Economic activities are gaining momentum, as indicated by the PMI level reaching 57.8, signifying sustained demand for products and fostering confidence in the manufacturing sector.

The domestic equities market continued its positive sentiment from the previous week, with a healthy 12% growth in GST collection, totaling Rs 1.61 lakh crore for June. Nifty, driven by buying in heavyweight index stocks, sustained its upward momentum and closed the session with a gain of 133 points (+0.7%) at 19,323 levels, according to Siddhartha Khemka, Head of Retail Research at Motilal Oswal Financial Services.
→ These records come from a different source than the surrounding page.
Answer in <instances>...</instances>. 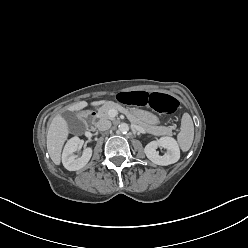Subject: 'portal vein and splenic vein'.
<instances>
[{"mask_svg": "<svg viewBox=\"0 0 248 248\" xmlns=\"http://www.w3.org/2000/svg\"><path fill=\"white\" fill-rule=\"evenodd\" d=\"M117 114H118L117 110H115V109L109 110V115H110L111 117H115Z\"/></svg>", "mask_w": 248, "mask_h": 248, "instance_id": "18ae733b", "label": "portal vein and splenic vein"}]
</instances>
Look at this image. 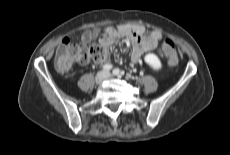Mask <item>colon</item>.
I'll list each match as a JSON object with an SVG mask.
<instances>
[{
  "label": "colon",
  "mask_w": 230,
  "mask_h": 155,
  "mask_svg": "<svg viewBox=\"0 0 230 155\" xmlns=\"http://www.w3.org/2000/svg\"><path fill=\"white\" fill-rule=\"evenodd\" d=\"M164 47L168 55V67L175 69L178 66V55L175 45L171 40L164 42ZM105 54V48L101 43H69L62 42L55 55V66L64 74L70 70L72 63H86L90 60H100Z\"/></svg>",
  "instance_id": "colon-1"
}]
</instances>
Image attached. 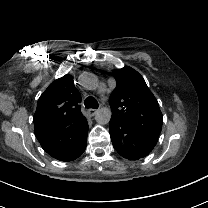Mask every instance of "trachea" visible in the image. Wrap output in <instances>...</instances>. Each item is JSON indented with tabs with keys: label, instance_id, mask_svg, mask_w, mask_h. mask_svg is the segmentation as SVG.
<instances>
[{
	"label": "trachea",
	"instance_id": "1",
	"mask_svg": "<svg viewBox=\"0 0 208 208\" xmlns=\"http://www.w3.org/2000/svg\"><path fill=\"white\" fill-rule=\"evenodd\" d=\"M84 105L86 108H94V109L98 108L99 106L97 100L92 96H89L85 99Z\"/></svg>",
	"mask_w": 208,
	"mask_h": 208
}]
</instances>
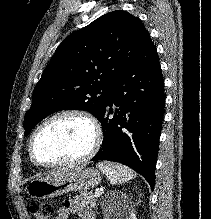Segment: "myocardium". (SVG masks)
<instances>
[{
    "label": "myocardium",
    "mask_w": 211,
    "mask_h": 219,
    "mask_svg": "<svg viewBox=\"0 0 211 219\" xmlns=\"http://www.w3.org/2000/svg\"><path fill=\"white\" fill-rule=\"evenodd\" d=\"M61 117H77L82 120H84L91 128L92 131V143L89 149L85 154H83L81 157L70 160V161H63V162H53V163H45L40 161L34 153V143L35 140L41 131L43 127H45L47 124L52 122L55 119L61 118ZM102 142V132L99 123L97 120L89 113L77 110V109H67L62 110L59 112H56L43 120L33 131L29 143H28V154L31 159V161L38 167L41 168H67V167H74L81 164H84L88 162L91 158H93L96 153L99 151L100 146Z\"/></svg>",
    "instance_id": "1"
}]
</instances>
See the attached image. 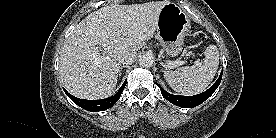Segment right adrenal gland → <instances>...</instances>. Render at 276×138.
<instances>
[{"instance_id": "1", "label": "right adrenal gland", "mask_w": 276, "mask_h": 138, "mask_svg": "<svg viewBox=\"0 0 276 138\" xmlns=\"http://www.w3.org/2000/svg\"><path fill=\"white\" fill-rule=\"evenodd\" d=\"M126 67H127L126 65H123V66L120 67V70H119V77H121V72H122L123 68H126Z\"/></svg>"}]
</instances>
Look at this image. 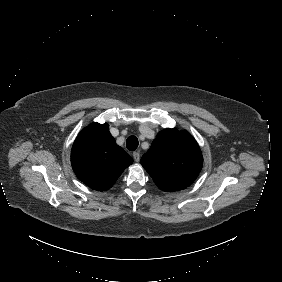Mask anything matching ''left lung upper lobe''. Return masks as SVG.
Wrapping results in <instances>:
<instances>
[{
    "label": "left lung upper lobe",
    "mask_w": 282,
    "mask_h": 282,
    "mask_svg": "<svg viewBox=\"0 0 282 282\" xmlns=\"http://www.w3.org/2000/svg\"><path fill=\"white\" fill-rule=\"evenodd\" d=\"M141 164L159 189L173 192L185 189L197 178L203 157L187 131L164 129L141 158Z\"/></svg>",
    "instance_id": "left-lung-upper-lobe-1"
}]
</instances>
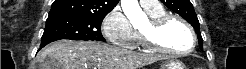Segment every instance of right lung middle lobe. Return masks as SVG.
<instances>
[{
  "label": "right lung middle lobe",
  "instance_id": "right-lung-middle-lobe-1",
  "mask_svg": "<svg viewBox=\"0 0 246 69\" xmlns=\"http://www.w3.org/2000/svg\"><path fill=\"white\" fill-rule=\"evenodd\" d=\"M104 17L60 16L48 18L41 43L60 39L106 41L100 29Z\"/></svg>",
  "mask_w": 246,
  "mask_h": 69
}]
</instances>
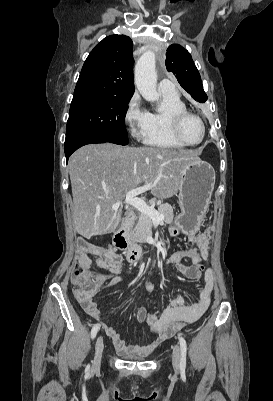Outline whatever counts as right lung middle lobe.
I'll return each mask as SVG.
<instances>
[{"label": "right lung middle lobe", "mask_w": 273, "mask_h": 401, "mask_svg": "<svg viewBox=\"0 0 273 401\" xmlns=\"http://www.w3.org/2000/svg\"><path fill=\"white\" fill-rule=\"evenodd\" d=\"M131 98L80 95L71 102L66 139L94 136L110 143L128 144L125 115Z\"/></svg>", "instance_id": "right-lung-middle-lobe-1"}]
</instances>
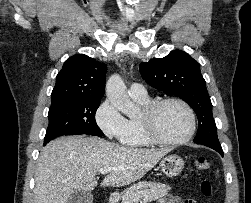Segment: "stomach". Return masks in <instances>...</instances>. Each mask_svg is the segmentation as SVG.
<instances>
[{"mask_svg":"<svg viewBox=\"0 0 251 203\" xmlns=\"http://www.w3.org/2000/svg\"><path fill=\"white\" fill-rule=\"evenodd\" d=\"M159 168L167 177H174L182 172L184 161L178 155H168L160 161Z\"/></svg>","mask_w":251,"mask_h":203,"instance_id":"0dacf381","label":"stomach"}]
</instances>
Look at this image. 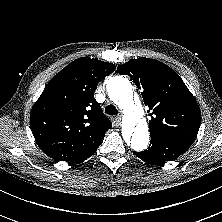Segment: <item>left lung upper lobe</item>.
I'll use <instances>...</instances> for the list:
<instances>
[{
  "mask_svg": "<svg viewBox=\"0 0 222 222\" xmlns=\"http://www.w3.org/2000/svg\"><path fill=\"white\" fill-rule=\"evenodd\" d=\"M117 73L129 75L142 90L151 116L150 136L195 140L201 123L200 108L174 70L158 60L142 57L119 65Z\"/></svg>",
  "mask_w": 222,
  "mask_h": 222,
  "instance_id": "left-lung-upper-lobe-1",
  "label": "left lung upper lobe"
}]
</instances>
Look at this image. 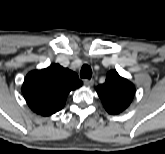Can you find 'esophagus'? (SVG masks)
I'll use <instances>...</instances> for the list:
<instances>
[{
  "label": "esophagus",
  "mask_w": 165,
  "mask_h": 154,
  "mask_svg": "<svg viewBox=\"0 0 165 154\" xmlns=\"http://www.w3.org/2000/svg\"><path fill=\"white\" fill-rule=\"evenodd\" d=\"M83 82L88 87L93 85V80H90V79H84Z\"/></svg>",
  "instance_id": "1"
}]
</instances>
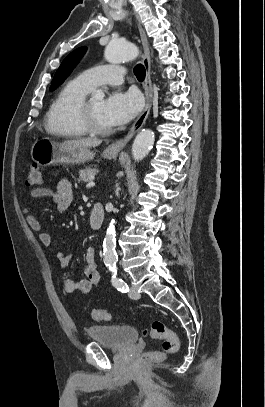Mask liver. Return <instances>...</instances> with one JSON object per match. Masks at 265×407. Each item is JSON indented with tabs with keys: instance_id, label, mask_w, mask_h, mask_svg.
Instances as JSON below:
<instances>
[{
	"instance_id": "1",
	"label": "liver",
	"mask_w": 265,
	"mask_h": 407,
	"mask_svg": "<svg viewBox=\"0 0 265 407\" xmlns=\"http://www.w3.org/2000/svg\"><path fill=\"white\" fill-rule=\"evenodd\" d=\"M101 140L99 139H79V140H72V141H65L63 144L65 145H75V146H82V147H97L101 144Z\"/></svg>"
}]
</instances>
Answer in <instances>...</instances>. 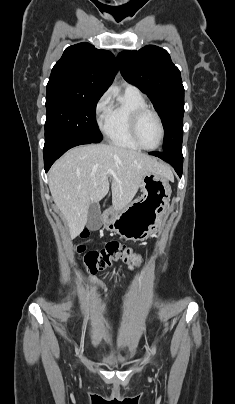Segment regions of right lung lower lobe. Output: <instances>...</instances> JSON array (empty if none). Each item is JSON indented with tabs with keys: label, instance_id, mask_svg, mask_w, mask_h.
I'll return each instance as SVG.
<instances>
[{
	"label": "right lung lower lobe",
	"instance_id": "1",
	"mask_svg": "<svg viewBox=\"0 0 235 404\" xmlns=\"http://www.w3.org/2000/svg\"><path fill=\"white\" fill-rule=\"evenodd\" d=\"M89 143L92 142L73 134H63L46 139L43 150L45 172H47L51 165L70 148Z\"/></svg>",
	"mask_w": 235,
	"mask_h": 404
}]
</instances>
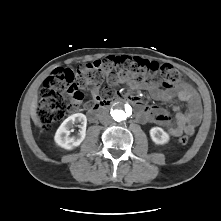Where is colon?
<instances>
[{
    "mask_svg": "<svg viewBox=\"0 0 221 221\" xmlns=\"http://www.w3.org/2000/svg\"><path fill=\"white\" fill-rule=\"evenodd\" d=\"M116 68L123 71L131 80L138 83H149L159 77L165 88H173L184 77V74L170 64L159 65L139 58L113 57L97 60L79 66L76 70L59 67L46 78L37 106V117L43 130H50L66 117L69 109H76L84 98V92L97 86L103 79L105 70ZM107 89L108 96L113 95ZM189 140L187 134L179 137L180 144Z\"/></svg>",
    "mask_w": 221,
    "mask_h": 221,
    "instance_id": "colon-1",
    "label": "colon"
}]
</instances>
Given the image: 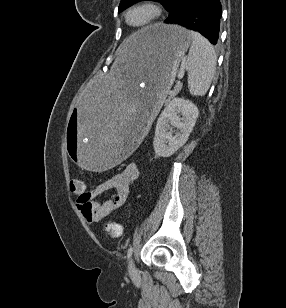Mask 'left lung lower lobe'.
<instances>
[{"instance_id": "0a47b994", "label": "left lung lower lobe", "mask_w": 286, "mask_h": 308, "mask_svg": "<svg viewBox=\"0 0 286 308\" xmlns=\"http://www.w3.org/2000/svg\"><path fill=\"white\" fill-rule=\"evenodd\" d=\"M168 11L165 23L198 31L212 44L217 43L222 14L220 0H173Z\"/></svg>"}]
</instances>
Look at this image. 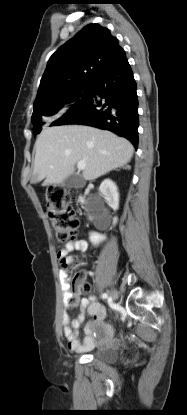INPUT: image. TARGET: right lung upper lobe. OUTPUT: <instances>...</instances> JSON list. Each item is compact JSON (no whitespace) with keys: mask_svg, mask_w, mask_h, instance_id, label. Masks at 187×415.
Returning <instances> with one entry per match:
<instances>
[{"mask_svg":"<svg viewBox=\"0 0 187 415\" xmlns=\"http://www.w3.org/2000/svg\"><path fill=\"white\" fill-rule=\"evenodd\" d=\"M123 51L107 28L85 26L50 57L33 108L54 103L68 91L92 83Z\"/></svg>","mask_w":187,"mask_h":415,"instance_id":"1","label":"right lung upper lobe"}]
</instances>
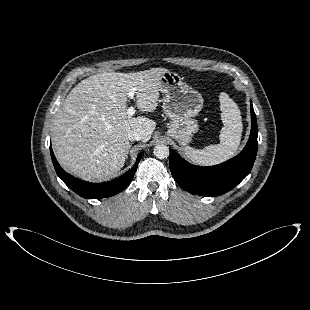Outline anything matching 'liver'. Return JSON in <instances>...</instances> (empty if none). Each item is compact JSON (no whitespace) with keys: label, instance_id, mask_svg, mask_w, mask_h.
<instances>
[{"label":"liver","instance_id":"obj_1","mask_svg":"<svg viewBox=\"0 0 310 310\" xmlns=\"http://www.w3.org/2000/svg\"><path fill=\"white\" fill-rule=\"evenodd\" d=\"M165 68L135 73L103 72L78 83L56 114L53 146L60 164L87 181H106L128 157V133L138 130L147 142L156 122L127 114L128 92L135 88L139 111L153 112Z\"/></svg>","mask_w":310,"mask_h":310}]
</instances>
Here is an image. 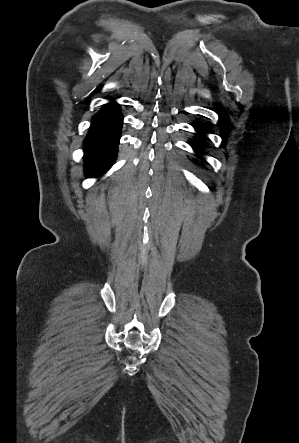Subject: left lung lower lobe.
Instances as JSON below:
<instances>
[{
  "label": "left lung lower lobe",
  "mask_w": 299,
  "mask_h": 443,
  "mask_svg": "<svg viewBox=\"0 0 299 443\" xmlns=\"http://www.w3.org/2000/svg\"><path fill=\"white\" fill-rule=\"evenodd\" d=\"M196 130H197L198 132H204V129H202V128H196ZM197 137H198L199 139L204 138V136H202L201 134L197 135Z\"/></svg>",
  "instance_id": "0a47b994"
}]
</instances>
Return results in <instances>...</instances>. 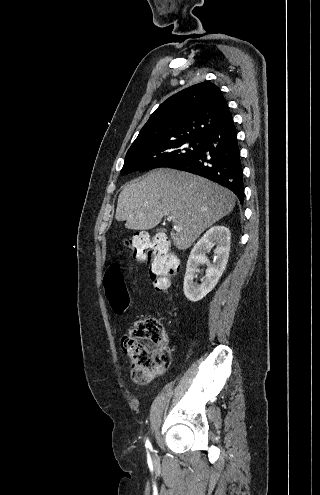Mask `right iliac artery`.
<instances>
[{
	"label": "right iliac artery",
	"mask_w": 320,
	"mask_h": 495,
	"mask_svg": "<svg viewBox=\"0 0 320 495\" xmlns=\"http://www.w3.org/2000/svg\"><path fill=\"white\" fill-rule=\"evenodd\" d=\"M145 446L147 449H152L151 443L148 439L146 440Z\"/></svg>",
	"instance_id": "82829eb1"
}]
</instances>
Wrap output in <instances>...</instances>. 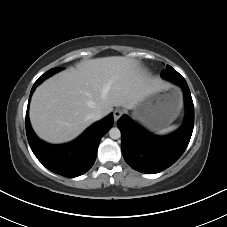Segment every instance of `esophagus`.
I'll use <instances>...</instances> for the list:
<instances>
[{
	"mask_svg": "<svg viewBox=\"0 0 227 227\" xmlns=\"http://www.w3.org/2000/svg\"><path fill=\"white\" fill-rule=\"evenodd\" d=\"M123 113H124L123 110L120 108H118L114 111L113 115H114L115 122L118 121V119L123 115Z\"/></svg>",
	"mask_w": 227,
	"mask_h": 227,
	"instance_id": "esophagus-1",
	"label": "esophagus"
}]
</instances>
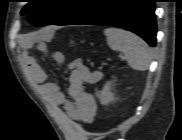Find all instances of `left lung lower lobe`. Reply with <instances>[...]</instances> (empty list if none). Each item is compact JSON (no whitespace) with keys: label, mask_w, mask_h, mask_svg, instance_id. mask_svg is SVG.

Sector-wise, there was a mixed performance, with a rally observed in PSU banks (+3%) and oil & gas (+2%). Metal stocks gained attention due to marginally better-than-expected China manufacturing PMI data. Market movements will be influenced by upcoming macro data, including manufacturing PMI from the US, India’s manufacturing and service PMI, and the release of FOMC meeting minutes.

The overall market structure remains positive, with Nifty achieving new highs at a steady pace. Expectations of healthy Q1FY24 numbers keep PSU banks in focus, while reduced monsoon deficiency of 10% brings attention to agri-related stocks.

However, analysts caution that the stock market carries high risks due to rich valuations, and unforeseen negative developments could trigger a sharp correction. V. K. Vijayakumar, Chief Investment Strategist at Geojit Financial Services, notes that the ongoing rally has led to expensive valuations, with Nifty trading above 20 times estimated FY 24 earnings, surpassing the historical average.

“While momentum can drive the market higher, the high valuations pose risks. Unforeseen negative developments could trigger a sharp correction. Therefore, investors must remain cautious even while staying invested in the market,” Vijayakumar advised.